In the state of California, the base pay for incarcerated people is just 8 cents an hour. If you happen to have an industry job, you can expect to make $1 an hour, which amounts to around $100 a month.
When you consider just how little these individuals make for completing such jobs as sweeping floors, building furniture, and clerking, it certainly seems impossible to save up a huge sum of money.
But that didn’t stop hundreds of prisoners from pooling their earnings together over the span of nearly three years so they could help pay for a local teen to go to college.
Almost 800 inmates at the Soledad State Prison contributed to the student’s fund, which raised an incredible $32,000 — $24,000 of their own money, and $8,000 in donations from outside the prison.

As CBS News reported, the fundraiser all began in the prison’s “Exercises In Empathy” book club, which includes both inmates and students from Salinas’ Palma School.
“It was incredibly refreshing to have young men come into a space with us and see us as what we are, which is people,” former inmate and club member Jason Bryant told CBS News ,
It was during one of those discussions that Bryant first heard about Ernest Gordon’s book, “Miracle On The River Kwai.”

In the novel, Gordon describes his experience as a prisoner of the Japanese during World War II, and the ways in which his fellow prisoners created a culture of sacrifice for each other called “mucking”.
Bryant walked away from the discussion feeling inspired to “muck” for someone as well, someone outside of the prison system.
He and his co-defendant, Ted Gray, came up with a plan — they would enlist the help of other prisoners to establish a scholarship fund for a Palma student in need.
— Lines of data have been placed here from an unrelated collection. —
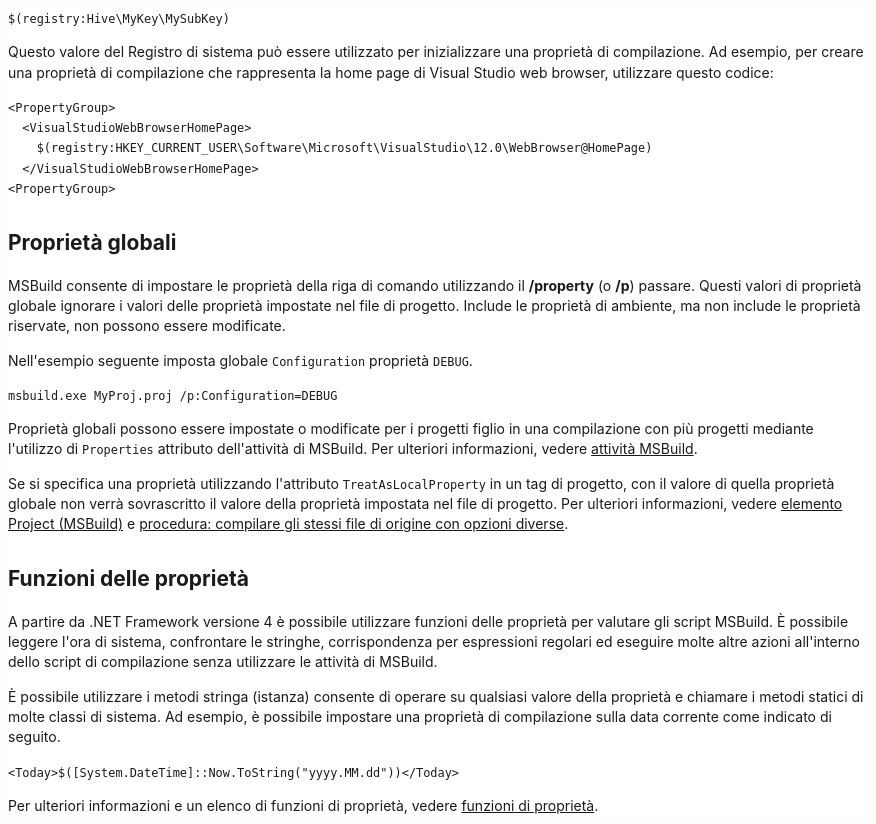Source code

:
 ```  
$(registry:Hive\MyKey\MySubKey)  
```  
  
 Questo valore del Registro di sistema può essere utilizzato per inizializzare una proprietà di compilazione. Ad esempio, per creare una proprietà di compilazione che rappresenta la home page di Visual Studio web browser, utilizzare questo codice:  
  
```  
<PropertyGroup>  
  <VisualStudioWebBrowserHomePage>  
    $(registry:HKEY_CURRENT_USER\Software\Microsoft\VisualStudio\12.0\WebBrowser@HomePage)  
  </VisualStudioWebBrowserHomePage>  
<PropertyGroup>  
```  
  
## <a name="global-properties"></a>Proprietà globali  
 MSBuild consente di impostare le proprietà della riga di comando utilizzando il **/property** (o **/p**) passare. Questi valori di proprietà globale ignorare i valori delle proprietà impostate nel file di progetto. Include le proprietà di ambiente, ma non include le proprietà riservate, non possono essere modificate.  
  
 Nell'esempio seguente imposta globale `Configuration` proprietà `DEBUG`.  
  
```  
msbuild.exe MyProj.proj /p:Configuration=DEBUG  
```  
  
 Proprietà globali possono essere impostate o modificate per i progetti figlio in una compilazione con più progetti mediante l'utilizzo di `Properties` attributo dell'attività di MSBuild. Per ulteriori informazioni, vedere [attività MSBuild](../msbuild/msbuild-task.md).  
  
 Se si specifica una proprietà utilizzando l'attributo `TreatAsLocalProperty` in un tag di progetto, con il valore di quella proprietà globale non verrà sovrascritto il valore della proprietà impostata nel file di progetto. Per ulteriori informazioni, vedere [elemento Project (MSBuild)](../msbuild/project-element-msbuild.md) e [procedura: compilare gli stessi file di origine con opzioni diverse](../Topic/How%20to:%20Build%20the%20Same%20Source%20Files%20with%20Different%20Options.md).  
  
## <a name="property-functions"></a>Funzioni delle proprietà  
 A partire da .NET Framework versione 4 è possibile utilizzare funzioni delle proprietà per valutare gli script MSBuild. È possibile leggere l'ora di sistema, confrontare le stringhe, corrispondenza per espressioni regolari ed eseguire molte altre azioni all'interno dello script di compilazione senza utilizzare le attività di MSBuild.  
  
 È possibile utilizzare i metodi stringa (istanza) consente di operare su qualsiasi valore della proprietà e chiamare i metodi statici di molte classi di sistema. Ad esempio, è possibile impostare una proprietà di compilazione sulla data corrente come indicato di seguito.  
  
```  
<Today>$([System.DateTime]::Now.ToString("yyyy.MM.dd"))</Today>  
```  
  
 Per ulteriori informazioni e un elenco di funzioni di proprietà, vedere [funzioni di proprietà](../msbuild/property-functions.md).  
  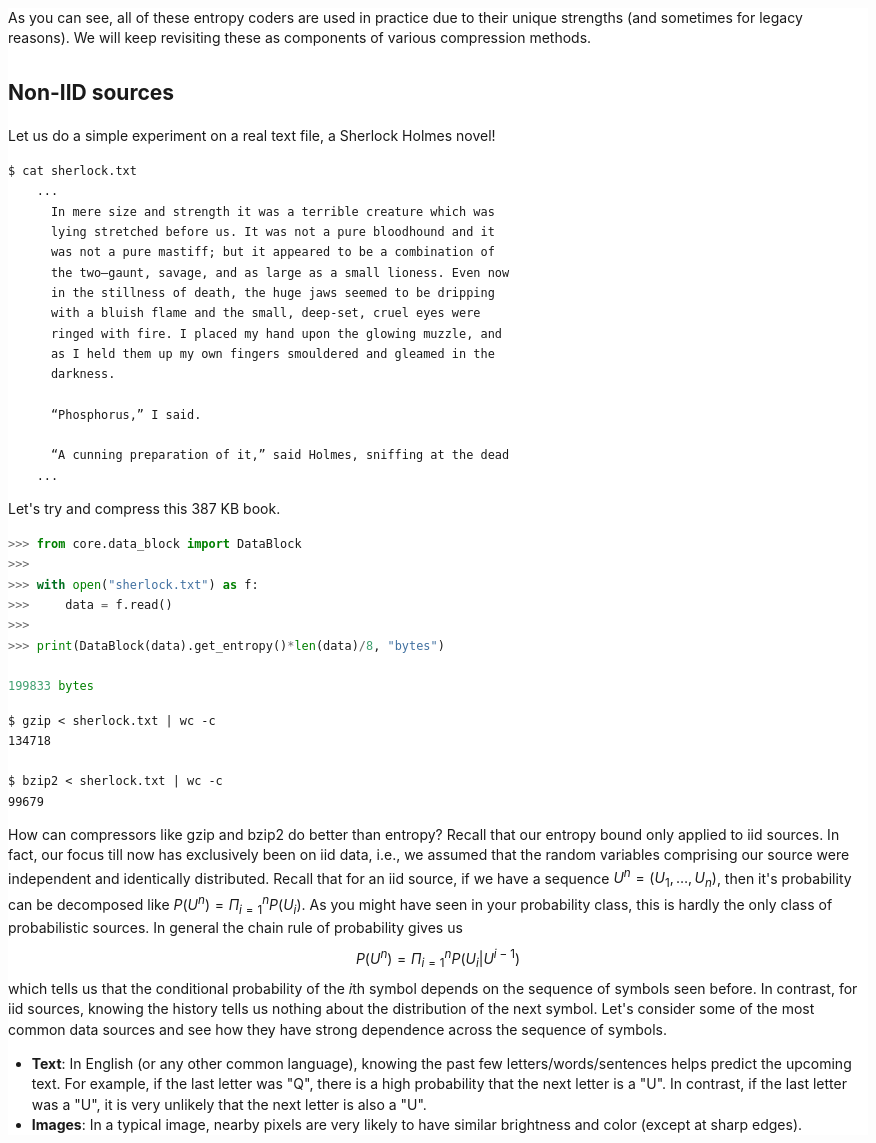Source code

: 
As you can see, all of these entropy coders are used in practice due to their unique strengths (and sometimes for legacy reasons). We will keep revisiting these as components of various compression methods.

## Non-IID sources

Let us do a simple experiment on a real text file, a Sherlock Holmes novel!

```
$ cat sherlock.txt
    ...
      In mere size and strength it was a terrible creature which was
      lying stretched before us. It was not a pure bloodhound and it
      was not a pure mastiff; but it appeared to be a combination of
      the two—gaunt, savage, and as large as a small lioness. Even now
      in the stillness of death, the huge jaws seemed to be dripping
      with a bluish flame and the small, deep-set, cruel eyes were
      ringed with fire. I placed my hand upon the glowing muzzle, and
      as I held them up my own fingers smouldered and gleamed in the
      darkness.

      “Phosphorus,” I said.

      “A cunning preparation of it,” said Holmes, sniffing at the dead
    ...
```

Let's try and compress this 387 KB book.

```py
>>> from core.data_block import DataBlock
>>> 
>>> with open("sherlock.txt") as f:
>>>     data = f.read()
>>> 
>>> print(DataBlock(data).get_entropy()*len(data)/8, "bytes")

199833 bytes
```


```
$ gzip < sherlock.txt | wc -c
134718

$ bzip2 < sherlock.txt | wc -c
99679
```

How can compressors like gzip and bzip2 do better than entropy? Recall that our entropy bound only applied to iid sources. In fact, our focus till now has exclusively been on iid data, i.e., we assumed that the random variables comprising our source were independent and identically distributed. Recall that for an iid source, if we have a sequence $U^n = (U_1,\dots,U_n)$, then it's probability can be decomposed like $P(U^n) = \Pi_{i=1}^n P(U_i)$. As you might have seen in your probability class, this is hardly the only class of probabilistic sources. In general the chain rule of probability gives us
$$P(U^n) = \Pi_{i=1}^n P(U_i|U^{i-1})$$
which tells us that the conditional probability of the $i$th symbol depends on the sequence of symbols seen before. In contrast, for iid sources, knowing the history tells us nothing about the distribution of the next symbol. Let's consider some of the most common data sources and see how they have strong dependence across the sequence of symbols.
- **Text**: In English (or any other common language), knowing the past few letters/words/sentences helps predict the upcoming text. For example, if the last letter was "Q", there is a high probability that the next letter is a "U". In contrast, if the last letter was a "U", it is very unlikely that the next letter is also a "U".
- **Images**: In a typical image, nearby pixels are very likely to have similar brightness and color (except at sharp edges).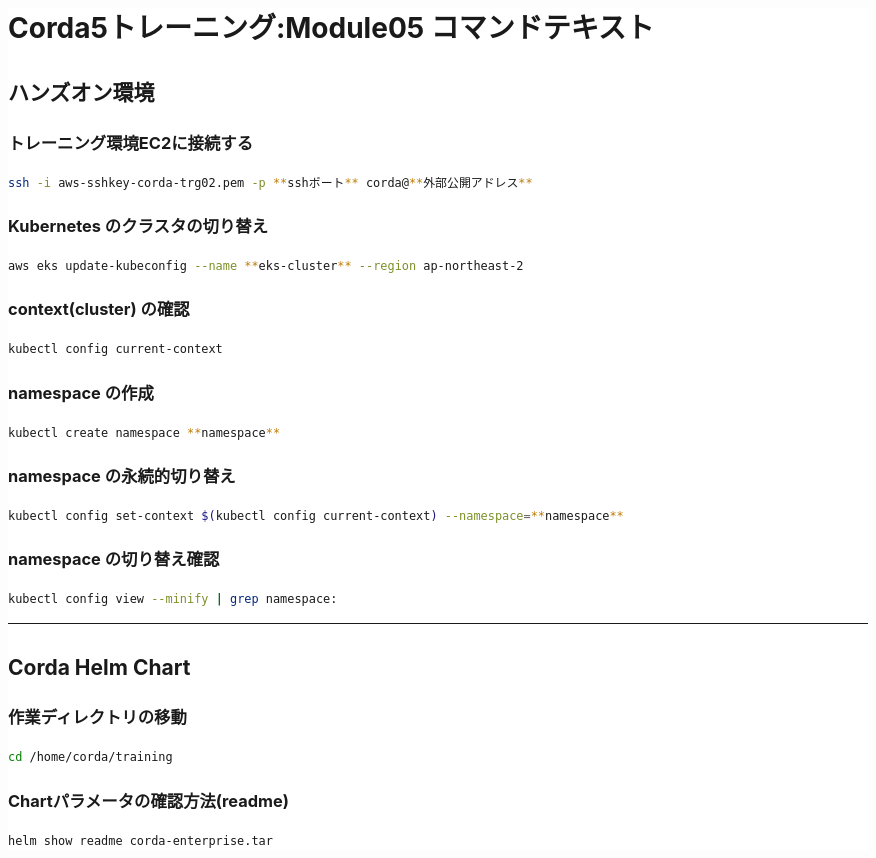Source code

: # Corda5トレーニング:Module05 コマンドテキスト

## ハンズオン環境

### トレーニング環境EC2に接続する

```bash
ssh -i aws-sshkey-corda-trg02.pem -p **sshポート** corda@**外部公開アドレス**
```

### Kubernetes のクラスタの切り替え

```bash
aws eks update-kubeconfig --name **eks-cluster** --region ap-northeast-2
```

### context(cluster) の確認

```bash
kubectl config current-context
```

### namespace の作成

```bash
kubectl create namespace **namespace**
```

### namespace の永続的切り替え

```bash
kubectl config set-context $(kubectl config current-context) --namespace=**namespace**
```

### namespace の切り替え確認

```bash
kubectl config view --minify | grep namespace:
```

---

## Corda Helm Chart

### 作業ディレクトリの移動
```bash
cd /home/corda/training
```

### Chartパラメータの確認方法(readme)

```bash
helm show readme corda-enterprise.tar
```
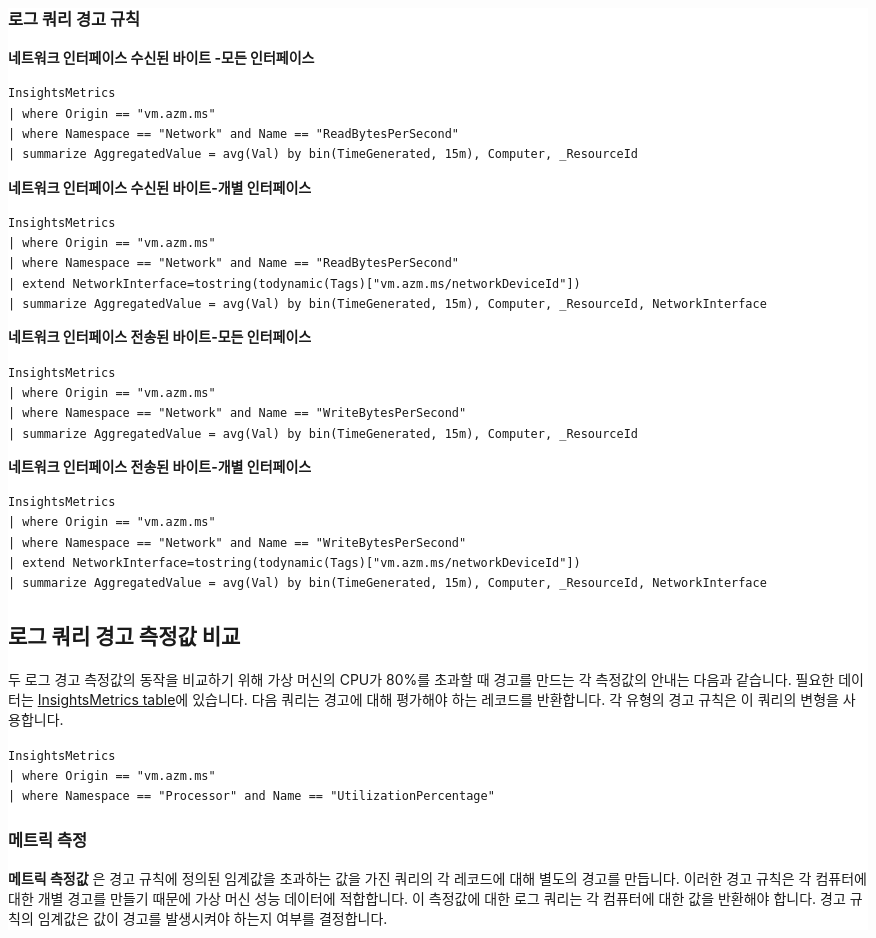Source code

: ### <a name="log-query-alert-rules"></a>로그 쿼리 경고 규칙

**네트워크 인터페이스 수신된 바이트 -모든 인터페이스**

```kusto
InsightsMetrics
| where Origin == "vm.azm.ms"
| where Namespace == "Network" and Name == "ReadBytesPerSecond"
| summarize AggregatedValue = avg(Val) by bin(TimeGenerated, 15m), Computer, _ResourceId  
```

**네트워크 인터페이스 수신된 바이트-개별 인터페이스**

```kusto
InsightsMetrics
| where Origin == "vm.azm.ms"
| where Namespace == "Network" and Name == "ReadBytesPerSecond"
| extend NetworkInterface=tostring(todynamic(Tags)["vm.azm.ms/networkDeviceId"])
| summarize AggregatedValue = avg(Val) by bin(TimeGenerated, 15m), Computer, _ResourceId, NetworkInterface 
```

**네트워크 인터페이스 전송된 바이트-모든 인터페이스**

```kusto
InsightsMetrics
| where Origin == "vm.azm.ms"
| where Namespace == "Network" and Name == "WriteBytesPerSecond"
| summarize AggregatedValue = avg(Val) by bin(TimeGenerated, 15m), Computer, _ResourceId 
```

**네트워크 인터페이스 전송된 바이트-개별 인터페이스**

```kusto
InsightsMetrics
| where Origin == "vm.azm.ms"
| where Namespace == "Network" and Name == "WriteBytesPerSecond"
| extend NetworkInterface=tostring(todynamic(Tags)["vm.azm.ms/networkDeviceId"])
| summarize AggregatedValue = avg(Val) by bin(TimeGenerated, 15m), Computer, _ResourceId, NetworkInterface 
```

## <a name="comparison-of-log-query-alert-measures"></a>로그 쿼리 경고 측정값 비교
두 로그 경고 측정값의 동작을 비교하기 위해 가상 머신의 CPU가 80%를 초과할 때 경고를 만드는 각 측정값의 안내는 다음과 같습니다. 필요한 데이터는 [InsightsMetrics table](/azure/azure-monitor/reference/tables/insightsmetrics)에 있습니다. 다음 쿼리는 경고에 대해 평가해야 하는 레코드를 반환합니다. 각 유형의 경고 규칙은 이 쿼리의 변형을 사용합니다.

```kusto
InsightsMetrics
| where Origin == "vm.azm.ms" 
| where Namespace == "Processor" and Name == "UtilizationPercentage" 
```

### <a name="metric-measurement"></a>메트릭 측정
**메트릭 측정값** 은 경고 규칙에 정의된 임계값을 초과하는 값을 가진 쿼리의 각 레코드에 대해 별도의 경고를 만듭니다. 이러한 경고 규칙은 각 컴퓨터에 대한 개별 경고를 만들기 때문에 가상 머신 성능 데이터에 적합합니다. 이 측정값에 대한 로그 쿼리는 각 컴퓨터에 대한 값을 반환해야 합니다. 경고 규칙의 임계값은 값이 경고를 발생시켜야 하는지 여부를 결정합니다.
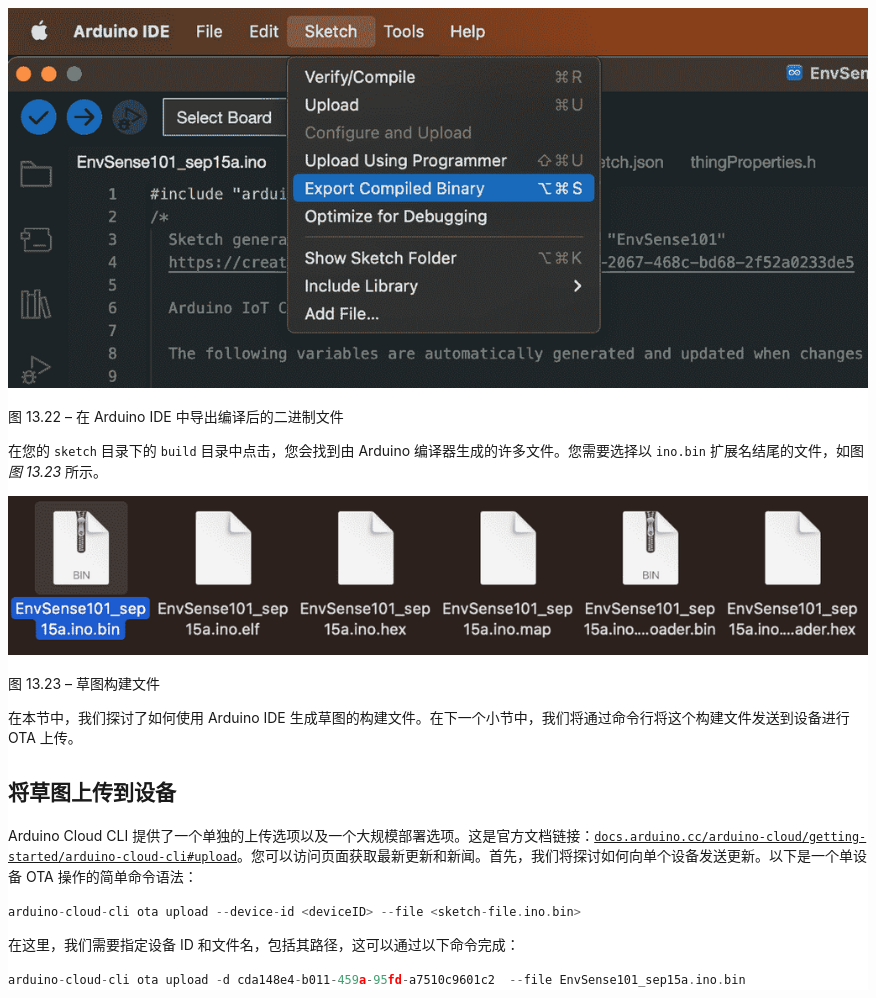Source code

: ![图 13.22 – 在 Arduino IDE 中导出编译后的二进制文件](img/B19752_13_22.jpg)

图 13.22 – 在 Arduino IDE 中导出编译后的二进制文件

在您的 `sketch` 目录下的 `build` 目录中点击，您会找到由 Arduino 编译器生成的许多文件。您需要选择以 `ino.bin` 扩展名结尾的文件，如图 *图 13.23* 所示。

![图 13.23 – 草图构建文件](img/B19752_13_23.jpg)

图 13.23 – 草图构建文件

在本节中，我们探讨了如何使用 Arduino IDE 生成草图的构建文件。在下一个小节中，我们将通过命令行将这个构建文件发送到设备进行 OTA 上传。

## 将草图上传到设备

Arduino Cloud CLI 提供了一个单独的上传选项以及一个大规模部署选项。这是官方文档链接：[`docs.arduino.cc/arduino-cloud/getting-started/arduino-cloud-cli#upload`](https://docs.arduino.cc/arduino-cloud/getting-started/arduino-cloud-cli#upload)。您可以访问页面获取最新更新和新闻。首先，我们将探讨如何向单个设备发送更新。以下是一个单设备 OTA 操作的简单命令语法：

```cpp
arduino-cloud-cli ota upload --device-id <deviceID> --file <sketch-file.ino.bin>
```

在这里，我们需要指定设备 ID 和文件名，包括其路径，这可以通过以下命令完成：

```cpp
arduino-cloud-cli ota upload -d cda148e4-b011-459a-95fd-a7510c9601c2  --file EnvSense101_sep15a.ino.bin
```
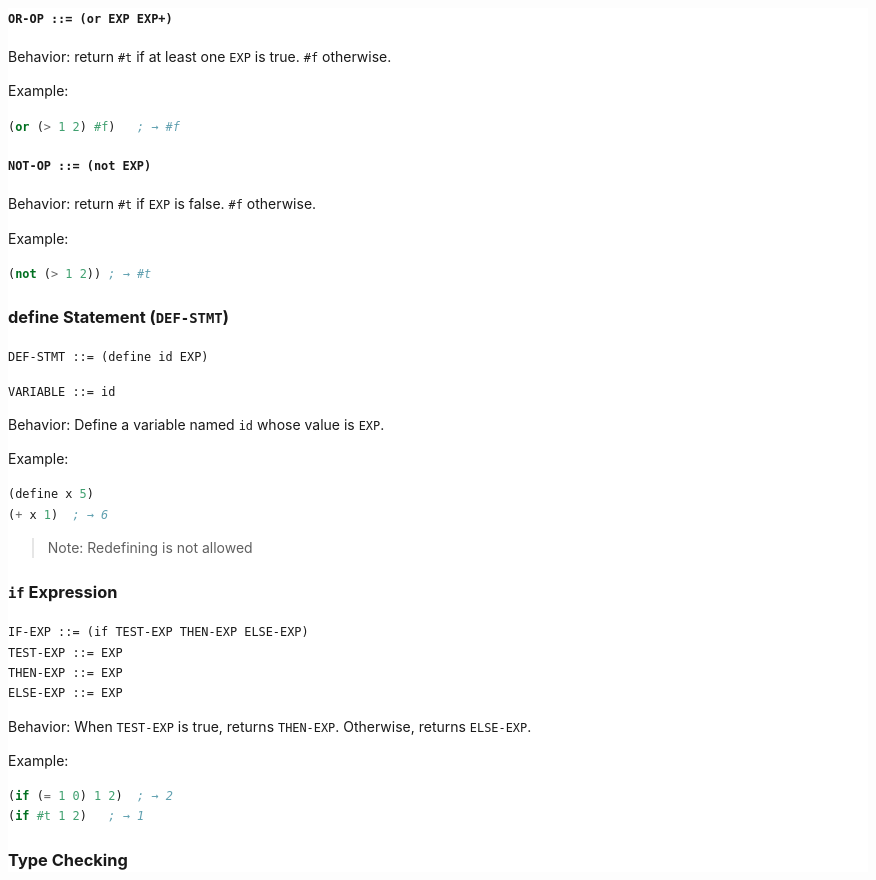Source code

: #### `OR-OP ::= (or EXP EXP+)`

Behavior: return `#t` if at least one `EXP` is true. `#f` otherwise.

Example:

``` lisp
(or (> 1 2) #f)   ; → #f
```

#### `NOT-OP ::= (not EXP)`

Behavior: return `#t` if `EXP` is false. `#f` otherwise.

Example:

``` lisp
(not (> 1 2)) ; → #t
```

### define Statement (`DEF-STMT`)

``` ebnf
DEF-STMT ::= (define id EXP)
```

``` ebnf
VARIABLE ::= id
```

Behavior: Define a variable named `id` whose value is `EXP`.

Example:

``` lisp
(define x 5)
(+ x 1)  ; → 6
```

> Note: Redefining is not allowed

### `if` Expression

``` ebnf
IF-EXP ::= (if TEST-EXP THEN-EXP ELSE-EXP)
TEST-EXP ::= EXP
THEN-EXP ::= EXP
ELSE-EXP ::= EXP
```

Behavior: When `TEST-EXP` is true, returns `THEN-EXP`. Otherwise, returns `ELSE-EXP`.

Example:

``` lisp
(if (= 1 0) 1 2)  ; → 2
(if #t 1 2)   ; → 1
```

### Type Checking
Starting in 2016, every month those willing participants would put the money they had earned while working various jobs towards building up the fund, which gradually grew to an incredible $32,000 in nearly three years.
“Incarcerated people were so drawn to [it],” Bryant told CBS. “The idea of going a mile deep in a young man’s life, that they were giving up their month’s pay to contribute.”
When Mia Mirassou and Jim Micheletti, the founders of the “Exercises in Empathy” book club, learned of the inmates’ “muck”, they knew just which student deserved to receive the scholarship.

Sophomore Sy Green’s family was on the brink of being unable to pay for his college tuition after his father, Frank, had heart transplant surgery, his mother lost her vision, and both parents ultimately lost their jobs.
“That was a financial burden, with all the medical bills and stuff,” Sy told CBS.
When he learned that hundreds of prison inmates the family had never met before had worked together to pay for his son to go to college, Frank admitted it brought him to tears.

“At that particular time, it was a truly a blessing,” he told CNN . “It was unheard of.”
“I was mind-blown,” Sy told CBS of his own reaction to the incredible scholarship. “And then immediately, I was just grateful.”
Sy graduated from Palma last year, and is now a 19-year-old freshman student at college where he plays basketball and studies sports broadcasting.

He and his family have maintained a strong bond with the inmates at Soledad State, where they began making regular visits and also joined the “Exercises in Empathy” book club.
Four former inmates even attended Sy’s high school graduation last year, including Bryant, and he plans on continuing to visit the prison during breaks from school.
“That’s only the right thing to do,” Sy told CNN . “Beyond the scholarship, the knowledge that they pour into you, that’s, that’s the best thing. They definitely take my future serious and they genuinely do care about me as a person.”
While the coronavirus outbreak has now moved the book club’s meetings online, students are still able to join the inmates to discuss their readings over Zoom.

The inmates also plan on continuing their scholarship fund to help other students in need be able to pursue their education, and hope that their story inspires other members of their community to do the same.
“I don’t know about redemption,” Bryant, who’s sentence was commuted in March, told CNN . “I can say this, I know that those of us who have truly transformed our lives are committed to adding value in any way that we possibly can.”